We now check whether directly training on MixUp data has a positive effect on network performance.

# Limit the number of rows.
reporter = CLIReporter(max_progress_rows=10)
# Add a custom metric column, in addition to the default metrics.
# Note that this must be a metric that is returned in your training results.
reporter.add_metric_column("val_mix_accuracy")
reporter.add_metric_column("val_accuracy")
reporter.add_metric_column("train_accuracy")

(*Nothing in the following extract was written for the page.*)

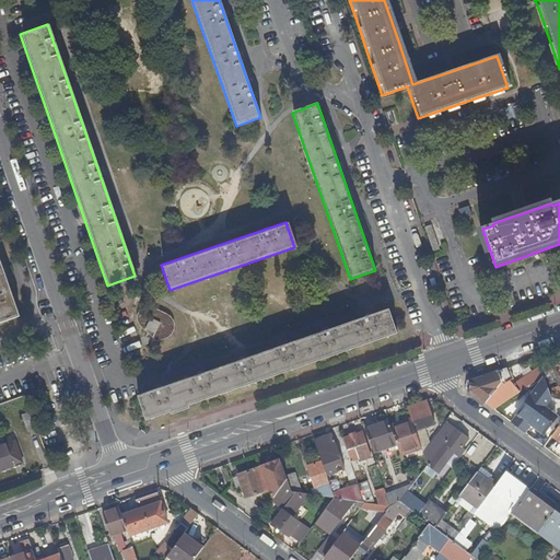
[(0,316),(2,324),(26,315),(0,240),(0,316)]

#config = {"number_conv" : 3,"number_dense" : 5}
#training_function(config)

#get_data_loaders()

analysis = tune.run(
    training_function,
    config={
        "number_conv": tune.grid_search(np.arange(2,7,3).tolist()),
        "number_dense": tune.grid_search(np.arange(0,3,2).tolist()),
        "train_with_mixed_data": True
    },
    local_dir='ray_results',
    progress_reporter=reporter)
    
  #resources_per_trial={'gpu': 1})

print("Best config: ", analysis.get_best_config(
    metric="val_accuracy", mode="max"))

#Get a dataframe for analyzing trial results.
df = analysis.results_df
df

Conclusions

We found that training a CNN using the Ray package was harder than we thought from the beginning. This is probably due to the GPU usage and that we had problems assigning the Keras model to the correct GPU. In other words, Ray requested GPU usage but the code only ever ran on CPU, which took an unfeasible amount of time.